**Text segment**

BadRabbit: Is Three the Magic Number, or is this The New Normal?

Did you know that the damages from Ransomware are expected to be more than $5 billion by the year 2020? This is not just the cost of paying the ransom itself, but also the price of destruction and loss of data, the downtime involved getting systems back online, and the disruption to the business which happens in the case of an attack. There are costs associated with employee training, as well as harm to the company reputation.

You might think that this is a far-off threat, but a company is hit by ransomware every 40 seconds, and the number of threats tripled last year alone. What used to be someone else’s backyard, is now firmly knocking at our own front doors.

What’s the Latest Threat?

This last year has seen two large scale ransomware attacks, WannaCry and Petya. And now the media has lit up with news of a third: BadRabbit. The three have plenty in common, in fact, BadRabbit and Petya share 67% of the same code, and the ransom note for BadRabbit looks almost frighteningly similar to that of Petya as well. Days after the attacks first spread, experts at Cisco have now released information that both attacks used the leaked NSA EternalRomance exploit, using that vulnerability to spread across networks, albeit in a modified way to how Petya did.

But the real talking point, is that all three can spread across a network without user interaction to speak of. All it takes is one person’s device to be infected, and the virus will take on a life of its own, propagating across a network, scanning for open SMB shares, and harvesting credentials.

**What this task involves**
According to the article on BadRabbit, how often is a company hit by ransomware?

**Stored data**
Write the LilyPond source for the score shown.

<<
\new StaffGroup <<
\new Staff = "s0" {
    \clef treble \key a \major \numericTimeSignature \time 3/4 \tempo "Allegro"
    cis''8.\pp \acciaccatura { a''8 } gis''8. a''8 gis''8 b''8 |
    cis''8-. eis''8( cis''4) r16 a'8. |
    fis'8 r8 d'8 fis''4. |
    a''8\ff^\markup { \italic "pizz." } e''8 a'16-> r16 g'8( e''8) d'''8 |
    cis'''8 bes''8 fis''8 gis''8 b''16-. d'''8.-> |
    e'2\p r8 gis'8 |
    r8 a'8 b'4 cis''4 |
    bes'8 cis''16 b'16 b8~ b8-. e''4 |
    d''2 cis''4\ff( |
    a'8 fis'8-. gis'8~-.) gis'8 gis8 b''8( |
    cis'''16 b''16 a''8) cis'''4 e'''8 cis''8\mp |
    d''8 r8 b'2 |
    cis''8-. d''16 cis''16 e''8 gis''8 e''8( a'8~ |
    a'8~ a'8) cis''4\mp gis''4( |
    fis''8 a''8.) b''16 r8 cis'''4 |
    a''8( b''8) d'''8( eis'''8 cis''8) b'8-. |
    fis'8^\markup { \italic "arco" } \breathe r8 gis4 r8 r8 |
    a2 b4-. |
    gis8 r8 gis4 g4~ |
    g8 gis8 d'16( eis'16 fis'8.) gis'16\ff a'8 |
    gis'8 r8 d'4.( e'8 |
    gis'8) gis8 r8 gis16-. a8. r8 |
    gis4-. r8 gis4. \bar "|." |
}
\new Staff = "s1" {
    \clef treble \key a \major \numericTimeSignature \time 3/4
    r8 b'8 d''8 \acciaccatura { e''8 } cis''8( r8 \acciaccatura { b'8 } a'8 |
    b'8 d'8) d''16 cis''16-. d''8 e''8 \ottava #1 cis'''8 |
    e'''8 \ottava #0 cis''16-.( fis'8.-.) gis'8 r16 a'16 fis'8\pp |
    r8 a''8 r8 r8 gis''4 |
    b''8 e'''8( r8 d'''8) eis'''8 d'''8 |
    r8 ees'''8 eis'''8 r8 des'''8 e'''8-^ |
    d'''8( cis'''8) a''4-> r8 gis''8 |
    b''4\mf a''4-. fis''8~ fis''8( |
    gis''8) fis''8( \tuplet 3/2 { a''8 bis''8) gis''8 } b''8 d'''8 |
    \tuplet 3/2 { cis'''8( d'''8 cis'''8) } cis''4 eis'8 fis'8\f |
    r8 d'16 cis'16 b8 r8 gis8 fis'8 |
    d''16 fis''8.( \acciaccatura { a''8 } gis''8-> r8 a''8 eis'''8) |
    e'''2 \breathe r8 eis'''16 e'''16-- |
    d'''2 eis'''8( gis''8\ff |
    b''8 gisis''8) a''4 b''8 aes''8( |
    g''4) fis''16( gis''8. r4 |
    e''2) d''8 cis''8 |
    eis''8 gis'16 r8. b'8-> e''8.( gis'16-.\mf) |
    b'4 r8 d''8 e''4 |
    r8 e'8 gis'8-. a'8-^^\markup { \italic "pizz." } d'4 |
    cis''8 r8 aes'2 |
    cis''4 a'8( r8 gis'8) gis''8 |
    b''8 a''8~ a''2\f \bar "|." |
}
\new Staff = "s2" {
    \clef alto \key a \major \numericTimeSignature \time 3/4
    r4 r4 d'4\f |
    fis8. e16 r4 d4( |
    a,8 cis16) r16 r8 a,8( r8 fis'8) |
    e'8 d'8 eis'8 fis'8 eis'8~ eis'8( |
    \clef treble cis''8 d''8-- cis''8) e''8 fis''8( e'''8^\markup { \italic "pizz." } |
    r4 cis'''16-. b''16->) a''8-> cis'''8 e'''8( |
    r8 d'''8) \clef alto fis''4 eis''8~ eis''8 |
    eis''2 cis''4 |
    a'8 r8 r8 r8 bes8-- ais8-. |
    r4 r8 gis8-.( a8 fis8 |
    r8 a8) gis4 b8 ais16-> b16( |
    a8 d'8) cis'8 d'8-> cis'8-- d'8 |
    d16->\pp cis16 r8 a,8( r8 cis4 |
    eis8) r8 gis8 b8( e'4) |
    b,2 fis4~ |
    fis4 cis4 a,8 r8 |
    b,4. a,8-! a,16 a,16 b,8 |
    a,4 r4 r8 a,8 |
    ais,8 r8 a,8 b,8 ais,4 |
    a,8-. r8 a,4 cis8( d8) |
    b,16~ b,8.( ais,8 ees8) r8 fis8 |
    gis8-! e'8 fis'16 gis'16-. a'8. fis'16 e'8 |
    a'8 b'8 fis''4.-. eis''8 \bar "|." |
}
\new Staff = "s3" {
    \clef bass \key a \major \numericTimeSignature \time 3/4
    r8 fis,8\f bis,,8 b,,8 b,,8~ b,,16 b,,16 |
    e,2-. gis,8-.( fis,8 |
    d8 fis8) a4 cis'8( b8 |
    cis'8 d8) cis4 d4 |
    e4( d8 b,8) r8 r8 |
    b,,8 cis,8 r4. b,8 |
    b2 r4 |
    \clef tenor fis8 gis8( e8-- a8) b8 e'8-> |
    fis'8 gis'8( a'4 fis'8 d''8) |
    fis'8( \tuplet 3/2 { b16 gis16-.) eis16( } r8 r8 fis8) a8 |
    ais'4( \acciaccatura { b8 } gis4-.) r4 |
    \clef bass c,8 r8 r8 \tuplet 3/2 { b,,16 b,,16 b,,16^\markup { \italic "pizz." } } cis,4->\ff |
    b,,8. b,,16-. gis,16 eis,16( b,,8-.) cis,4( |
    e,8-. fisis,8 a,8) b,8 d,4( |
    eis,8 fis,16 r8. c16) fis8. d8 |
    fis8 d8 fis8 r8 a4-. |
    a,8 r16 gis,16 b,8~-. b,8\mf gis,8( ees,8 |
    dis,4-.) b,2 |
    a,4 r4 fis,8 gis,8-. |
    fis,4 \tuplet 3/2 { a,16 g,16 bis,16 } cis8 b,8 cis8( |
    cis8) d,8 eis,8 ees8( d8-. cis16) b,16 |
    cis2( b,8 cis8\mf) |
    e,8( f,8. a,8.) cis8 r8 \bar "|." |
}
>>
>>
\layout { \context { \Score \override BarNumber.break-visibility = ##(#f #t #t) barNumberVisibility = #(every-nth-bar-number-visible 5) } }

**Output below**
Every 40 seconds.